Website on space topics up to 2019

The Encyclopedia Astronautica is a reference web site on space travel. The encyclopedia includes 79,433 articles with 13,741 illustrations, a comprehensive catalog of missiles, spacecraft, space technology, astronauts, and spaceflight from most countries that have had an active rocket research program. It provides biographies of important pioneers of spaceflight such as Konstantin Tsiolkovsky, Hermann Oberth, and Robert Goddard. It outlines various concepts of space stations including the NASA Space Shuttle and the Soviet Buran programme.

== Articles ==
In addition, the encyclopedia contains many comprehensive review articles on specific space topics, among them:
- Germany incl. an extensive list of German missile specialists who worked for USA, USSR and France after World War II.
- Russia - Early Ballistic Missiles with a history of the involvement of German rocket specialists in Soviet rocketry.
- Russia: The Real Moon Landing Hoax about the Space Race.
- Russia: What did the CIA know and when did they know it? with an overview of the CIA's knowledge and assessments of Soviet missile technology.
- Historical data of space travel for each calendar day.

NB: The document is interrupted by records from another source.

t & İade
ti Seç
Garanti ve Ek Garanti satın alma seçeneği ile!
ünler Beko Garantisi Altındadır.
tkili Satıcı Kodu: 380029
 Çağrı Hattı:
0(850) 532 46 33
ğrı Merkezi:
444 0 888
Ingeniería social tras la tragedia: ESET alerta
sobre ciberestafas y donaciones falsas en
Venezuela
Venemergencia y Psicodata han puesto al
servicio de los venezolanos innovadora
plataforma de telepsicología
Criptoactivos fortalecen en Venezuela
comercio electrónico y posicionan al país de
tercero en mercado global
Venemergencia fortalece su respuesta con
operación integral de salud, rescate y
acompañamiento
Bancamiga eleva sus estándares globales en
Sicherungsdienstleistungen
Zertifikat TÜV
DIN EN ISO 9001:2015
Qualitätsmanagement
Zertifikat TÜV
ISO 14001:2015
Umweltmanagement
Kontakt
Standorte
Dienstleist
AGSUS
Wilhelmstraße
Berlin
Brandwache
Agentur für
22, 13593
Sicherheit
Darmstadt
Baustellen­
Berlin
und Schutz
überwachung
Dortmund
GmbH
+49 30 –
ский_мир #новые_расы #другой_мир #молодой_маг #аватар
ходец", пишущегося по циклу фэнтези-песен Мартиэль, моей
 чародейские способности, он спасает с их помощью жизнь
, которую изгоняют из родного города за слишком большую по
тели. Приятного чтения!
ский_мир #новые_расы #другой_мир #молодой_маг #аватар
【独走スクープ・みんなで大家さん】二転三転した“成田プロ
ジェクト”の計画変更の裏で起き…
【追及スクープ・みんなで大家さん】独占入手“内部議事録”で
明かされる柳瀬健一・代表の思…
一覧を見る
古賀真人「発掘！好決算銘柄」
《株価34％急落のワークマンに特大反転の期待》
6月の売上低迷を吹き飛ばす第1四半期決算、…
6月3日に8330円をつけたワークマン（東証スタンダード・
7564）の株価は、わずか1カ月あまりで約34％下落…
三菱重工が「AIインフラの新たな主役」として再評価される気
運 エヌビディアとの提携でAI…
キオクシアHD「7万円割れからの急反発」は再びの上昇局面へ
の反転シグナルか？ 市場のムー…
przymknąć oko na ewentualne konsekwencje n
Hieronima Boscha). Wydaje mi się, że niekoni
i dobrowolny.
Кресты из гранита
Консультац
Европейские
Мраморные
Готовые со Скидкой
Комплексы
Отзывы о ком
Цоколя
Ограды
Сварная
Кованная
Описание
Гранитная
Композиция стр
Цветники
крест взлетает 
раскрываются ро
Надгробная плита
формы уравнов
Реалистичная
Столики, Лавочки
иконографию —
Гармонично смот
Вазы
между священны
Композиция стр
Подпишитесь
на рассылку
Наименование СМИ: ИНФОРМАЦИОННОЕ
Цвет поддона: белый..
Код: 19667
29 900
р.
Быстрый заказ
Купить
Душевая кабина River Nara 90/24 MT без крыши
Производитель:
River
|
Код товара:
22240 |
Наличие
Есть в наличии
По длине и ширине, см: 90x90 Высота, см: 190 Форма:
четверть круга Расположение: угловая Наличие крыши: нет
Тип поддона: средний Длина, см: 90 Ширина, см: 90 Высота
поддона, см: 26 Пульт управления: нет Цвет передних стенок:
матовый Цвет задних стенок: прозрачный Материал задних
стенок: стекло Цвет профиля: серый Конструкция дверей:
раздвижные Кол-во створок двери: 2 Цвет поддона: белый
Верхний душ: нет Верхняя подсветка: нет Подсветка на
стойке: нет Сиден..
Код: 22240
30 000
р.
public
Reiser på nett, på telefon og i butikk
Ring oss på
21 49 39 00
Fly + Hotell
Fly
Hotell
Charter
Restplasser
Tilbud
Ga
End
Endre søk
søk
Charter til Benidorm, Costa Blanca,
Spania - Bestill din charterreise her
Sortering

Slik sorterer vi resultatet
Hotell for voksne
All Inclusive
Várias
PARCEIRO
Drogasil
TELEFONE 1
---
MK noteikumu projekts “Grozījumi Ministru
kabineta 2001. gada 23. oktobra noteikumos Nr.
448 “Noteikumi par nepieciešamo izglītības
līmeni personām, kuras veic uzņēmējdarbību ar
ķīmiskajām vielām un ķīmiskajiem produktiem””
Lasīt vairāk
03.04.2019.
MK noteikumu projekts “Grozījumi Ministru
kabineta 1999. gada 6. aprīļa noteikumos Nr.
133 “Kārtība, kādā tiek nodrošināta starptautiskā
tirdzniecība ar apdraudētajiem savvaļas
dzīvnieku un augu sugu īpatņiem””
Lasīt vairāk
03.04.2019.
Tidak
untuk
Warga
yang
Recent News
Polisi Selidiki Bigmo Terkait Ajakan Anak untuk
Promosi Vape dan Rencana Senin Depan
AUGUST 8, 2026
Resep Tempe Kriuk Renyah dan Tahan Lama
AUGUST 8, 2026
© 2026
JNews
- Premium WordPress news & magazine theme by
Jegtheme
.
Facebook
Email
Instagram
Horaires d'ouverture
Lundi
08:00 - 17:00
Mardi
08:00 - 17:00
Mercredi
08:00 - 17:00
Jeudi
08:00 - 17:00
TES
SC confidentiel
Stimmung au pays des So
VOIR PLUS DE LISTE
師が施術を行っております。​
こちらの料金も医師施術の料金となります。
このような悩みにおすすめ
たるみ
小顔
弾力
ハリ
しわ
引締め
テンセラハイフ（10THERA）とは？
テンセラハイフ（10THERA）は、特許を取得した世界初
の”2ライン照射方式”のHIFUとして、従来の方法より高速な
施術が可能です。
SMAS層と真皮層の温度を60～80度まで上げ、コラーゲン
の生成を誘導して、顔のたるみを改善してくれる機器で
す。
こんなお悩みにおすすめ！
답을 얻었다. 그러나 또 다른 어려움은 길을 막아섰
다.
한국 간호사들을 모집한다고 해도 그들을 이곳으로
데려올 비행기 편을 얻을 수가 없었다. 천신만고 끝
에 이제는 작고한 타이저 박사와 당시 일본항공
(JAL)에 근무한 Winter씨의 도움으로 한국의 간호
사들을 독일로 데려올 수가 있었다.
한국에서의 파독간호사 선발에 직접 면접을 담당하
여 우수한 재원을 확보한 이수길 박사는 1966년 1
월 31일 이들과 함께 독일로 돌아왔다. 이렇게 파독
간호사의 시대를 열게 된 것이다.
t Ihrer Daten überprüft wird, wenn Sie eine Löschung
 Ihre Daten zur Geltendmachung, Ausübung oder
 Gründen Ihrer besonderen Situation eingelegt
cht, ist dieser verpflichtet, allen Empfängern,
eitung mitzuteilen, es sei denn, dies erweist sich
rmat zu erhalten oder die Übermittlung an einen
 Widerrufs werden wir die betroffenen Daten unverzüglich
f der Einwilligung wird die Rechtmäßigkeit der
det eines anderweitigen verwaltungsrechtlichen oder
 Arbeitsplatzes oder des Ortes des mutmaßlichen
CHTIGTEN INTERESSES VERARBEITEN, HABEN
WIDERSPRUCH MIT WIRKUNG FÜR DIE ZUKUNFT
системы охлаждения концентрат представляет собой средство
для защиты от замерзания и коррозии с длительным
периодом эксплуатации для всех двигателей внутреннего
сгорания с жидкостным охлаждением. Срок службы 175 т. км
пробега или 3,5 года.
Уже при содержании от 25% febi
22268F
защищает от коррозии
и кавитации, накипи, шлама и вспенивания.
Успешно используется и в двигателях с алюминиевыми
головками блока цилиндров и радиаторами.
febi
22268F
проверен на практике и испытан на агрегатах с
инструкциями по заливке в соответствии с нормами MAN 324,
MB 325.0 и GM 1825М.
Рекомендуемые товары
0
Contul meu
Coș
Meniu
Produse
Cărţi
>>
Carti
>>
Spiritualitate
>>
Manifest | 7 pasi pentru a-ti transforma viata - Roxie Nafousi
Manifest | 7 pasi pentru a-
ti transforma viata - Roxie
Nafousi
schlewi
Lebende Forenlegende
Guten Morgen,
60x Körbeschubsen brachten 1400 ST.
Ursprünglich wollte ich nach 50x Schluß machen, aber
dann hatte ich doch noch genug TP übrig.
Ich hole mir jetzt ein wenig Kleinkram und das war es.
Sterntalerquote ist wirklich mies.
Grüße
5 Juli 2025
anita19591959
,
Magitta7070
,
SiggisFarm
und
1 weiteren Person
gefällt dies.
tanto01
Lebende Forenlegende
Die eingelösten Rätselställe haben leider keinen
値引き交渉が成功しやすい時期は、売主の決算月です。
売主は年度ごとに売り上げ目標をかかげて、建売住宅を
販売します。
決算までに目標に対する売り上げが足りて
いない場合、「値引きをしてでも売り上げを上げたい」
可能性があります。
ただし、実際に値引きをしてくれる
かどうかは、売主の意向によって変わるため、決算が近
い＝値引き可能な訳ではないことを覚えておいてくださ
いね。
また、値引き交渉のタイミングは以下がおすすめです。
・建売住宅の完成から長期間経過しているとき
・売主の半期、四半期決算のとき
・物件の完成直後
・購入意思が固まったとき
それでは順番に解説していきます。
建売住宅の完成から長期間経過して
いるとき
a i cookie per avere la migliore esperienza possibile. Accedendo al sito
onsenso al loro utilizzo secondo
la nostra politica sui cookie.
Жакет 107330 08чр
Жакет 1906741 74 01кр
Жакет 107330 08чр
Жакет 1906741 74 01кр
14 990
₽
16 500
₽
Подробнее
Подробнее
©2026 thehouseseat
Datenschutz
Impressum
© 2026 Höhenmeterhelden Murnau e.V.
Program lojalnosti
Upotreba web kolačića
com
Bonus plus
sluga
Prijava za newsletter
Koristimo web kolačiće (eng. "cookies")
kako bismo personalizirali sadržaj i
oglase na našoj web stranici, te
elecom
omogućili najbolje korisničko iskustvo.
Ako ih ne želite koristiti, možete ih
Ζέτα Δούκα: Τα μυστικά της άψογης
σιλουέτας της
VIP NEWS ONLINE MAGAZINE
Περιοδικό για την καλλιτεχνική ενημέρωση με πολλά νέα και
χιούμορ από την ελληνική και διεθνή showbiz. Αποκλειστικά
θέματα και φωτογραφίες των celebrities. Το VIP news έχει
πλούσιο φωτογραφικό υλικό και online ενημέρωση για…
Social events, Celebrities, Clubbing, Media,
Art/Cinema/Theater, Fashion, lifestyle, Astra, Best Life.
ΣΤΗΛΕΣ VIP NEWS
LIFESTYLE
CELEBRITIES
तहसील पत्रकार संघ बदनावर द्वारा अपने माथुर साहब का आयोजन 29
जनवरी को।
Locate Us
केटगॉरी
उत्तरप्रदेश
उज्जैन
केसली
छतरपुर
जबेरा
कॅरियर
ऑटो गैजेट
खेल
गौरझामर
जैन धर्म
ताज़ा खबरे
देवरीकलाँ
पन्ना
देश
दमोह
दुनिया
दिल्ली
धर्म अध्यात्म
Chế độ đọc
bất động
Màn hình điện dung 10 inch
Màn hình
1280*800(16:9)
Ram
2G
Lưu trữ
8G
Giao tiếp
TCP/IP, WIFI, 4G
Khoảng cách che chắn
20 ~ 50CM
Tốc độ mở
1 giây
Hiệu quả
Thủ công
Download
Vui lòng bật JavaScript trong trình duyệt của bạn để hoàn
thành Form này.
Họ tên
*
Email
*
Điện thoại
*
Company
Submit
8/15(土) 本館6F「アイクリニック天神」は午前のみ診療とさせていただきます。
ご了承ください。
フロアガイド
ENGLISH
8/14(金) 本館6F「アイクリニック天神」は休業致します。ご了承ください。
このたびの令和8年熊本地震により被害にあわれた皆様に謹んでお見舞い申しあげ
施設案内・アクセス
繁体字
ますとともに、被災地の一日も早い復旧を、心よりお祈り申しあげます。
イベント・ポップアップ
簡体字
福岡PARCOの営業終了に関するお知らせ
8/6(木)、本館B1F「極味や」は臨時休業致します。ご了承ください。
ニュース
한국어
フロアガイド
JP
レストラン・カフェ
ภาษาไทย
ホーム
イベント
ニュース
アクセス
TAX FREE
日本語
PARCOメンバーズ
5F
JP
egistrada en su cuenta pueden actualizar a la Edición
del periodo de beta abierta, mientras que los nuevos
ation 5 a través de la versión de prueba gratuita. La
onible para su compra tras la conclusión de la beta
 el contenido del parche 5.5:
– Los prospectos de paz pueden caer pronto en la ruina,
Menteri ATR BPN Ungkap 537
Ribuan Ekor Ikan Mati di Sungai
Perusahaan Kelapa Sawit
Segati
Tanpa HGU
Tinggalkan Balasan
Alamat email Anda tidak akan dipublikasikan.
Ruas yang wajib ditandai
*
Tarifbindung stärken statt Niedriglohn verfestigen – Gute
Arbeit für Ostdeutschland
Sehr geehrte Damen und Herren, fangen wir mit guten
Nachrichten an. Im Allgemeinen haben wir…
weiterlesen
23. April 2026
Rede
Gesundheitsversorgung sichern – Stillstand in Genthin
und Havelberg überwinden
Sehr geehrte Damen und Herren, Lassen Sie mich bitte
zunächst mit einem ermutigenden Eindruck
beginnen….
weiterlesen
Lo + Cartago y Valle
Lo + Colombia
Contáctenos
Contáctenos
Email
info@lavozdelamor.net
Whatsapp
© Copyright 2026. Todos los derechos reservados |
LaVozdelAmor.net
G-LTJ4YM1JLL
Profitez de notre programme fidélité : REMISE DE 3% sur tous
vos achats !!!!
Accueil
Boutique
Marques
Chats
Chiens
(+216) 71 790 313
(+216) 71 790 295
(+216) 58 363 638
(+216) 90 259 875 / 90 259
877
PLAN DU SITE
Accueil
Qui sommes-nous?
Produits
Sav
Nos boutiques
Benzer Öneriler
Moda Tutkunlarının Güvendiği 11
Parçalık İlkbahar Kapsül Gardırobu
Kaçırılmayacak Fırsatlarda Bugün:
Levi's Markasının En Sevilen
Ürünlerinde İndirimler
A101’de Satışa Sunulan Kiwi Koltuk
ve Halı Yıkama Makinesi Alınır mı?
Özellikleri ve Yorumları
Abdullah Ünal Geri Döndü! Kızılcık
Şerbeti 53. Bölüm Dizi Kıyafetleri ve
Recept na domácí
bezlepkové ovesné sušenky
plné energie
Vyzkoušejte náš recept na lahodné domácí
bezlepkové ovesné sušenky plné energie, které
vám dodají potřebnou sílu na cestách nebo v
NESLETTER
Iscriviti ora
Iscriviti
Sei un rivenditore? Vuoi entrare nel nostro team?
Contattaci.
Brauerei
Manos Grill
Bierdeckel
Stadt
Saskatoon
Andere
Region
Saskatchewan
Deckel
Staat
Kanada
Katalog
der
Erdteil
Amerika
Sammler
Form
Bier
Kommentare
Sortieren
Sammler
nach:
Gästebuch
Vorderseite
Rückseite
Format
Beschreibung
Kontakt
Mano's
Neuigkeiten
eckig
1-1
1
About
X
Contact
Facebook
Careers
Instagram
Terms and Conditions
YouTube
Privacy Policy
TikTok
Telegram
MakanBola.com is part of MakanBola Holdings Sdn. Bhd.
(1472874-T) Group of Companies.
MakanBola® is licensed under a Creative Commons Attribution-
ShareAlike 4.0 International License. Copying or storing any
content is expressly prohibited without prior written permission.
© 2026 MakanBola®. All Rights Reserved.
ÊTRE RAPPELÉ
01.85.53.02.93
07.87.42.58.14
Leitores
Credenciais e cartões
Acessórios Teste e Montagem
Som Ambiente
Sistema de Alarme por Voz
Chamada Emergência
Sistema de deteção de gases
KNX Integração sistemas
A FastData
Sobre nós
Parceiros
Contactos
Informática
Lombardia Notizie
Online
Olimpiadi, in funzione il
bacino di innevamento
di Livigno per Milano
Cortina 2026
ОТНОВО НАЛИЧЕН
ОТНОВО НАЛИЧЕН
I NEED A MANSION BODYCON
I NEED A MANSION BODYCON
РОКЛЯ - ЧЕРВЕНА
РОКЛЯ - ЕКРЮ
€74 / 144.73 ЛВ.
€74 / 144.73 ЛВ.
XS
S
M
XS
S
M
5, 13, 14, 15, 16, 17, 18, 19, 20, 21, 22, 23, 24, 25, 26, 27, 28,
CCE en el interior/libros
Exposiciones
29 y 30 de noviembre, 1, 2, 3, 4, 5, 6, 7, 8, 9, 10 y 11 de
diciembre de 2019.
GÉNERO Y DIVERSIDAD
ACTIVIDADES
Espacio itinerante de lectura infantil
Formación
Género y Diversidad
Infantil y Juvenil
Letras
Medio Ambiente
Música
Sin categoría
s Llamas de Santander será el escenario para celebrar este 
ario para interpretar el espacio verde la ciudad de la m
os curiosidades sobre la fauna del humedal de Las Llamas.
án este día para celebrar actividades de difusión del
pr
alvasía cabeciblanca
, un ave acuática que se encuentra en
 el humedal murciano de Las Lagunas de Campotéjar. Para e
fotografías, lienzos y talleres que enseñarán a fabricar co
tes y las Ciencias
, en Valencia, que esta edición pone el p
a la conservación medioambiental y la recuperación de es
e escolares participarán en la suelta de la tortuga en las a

Since 2019, the site is no longer updated or maintained. Although it contains a great deal of information, not all of it is correct.

==History==
Founded in 1994 and maintained for most of its existence by space enthusiast and author Mark Wade. He has been collecting such information for most of his life. Between 1996 and 2000 the site was hosted by Friends and Partners in Space.

==Reception and accolades==
The American Astronautical Society gave the site the Ordway Award for Sustained Excellence in Spaceflight History, which "recognizes exceptional, sustained efforts to inform and educate on spaceflight and its history through one or more media", in 2015, the award's initial year. The award is named for U.S. space engineer and author Frederick I. Ordway III (1927–2014).

Telepolis journalist Marcus Hammerschmitt warmly recommended the Encyclopedia Astronautic to anyone interested in space flight, and speculated that its articles might become valued material for future researcher of cultural history.

In 2006, the American space historian Stephen B. Johnson stated that Encyplopedia Astronautica "has become a popular Internet source for space history. Unfortunately, while it contains a great deal of information, not all of it is correct. Space historians have noticed a variety of factual problems, and unfortunately these problems have not been consistently repaired. Since this is not a peer-reviewed source and historical errors have not always been fixed, this cannot be considered a reliable source, despite its impressive appearance. Many other online sources have the same problem."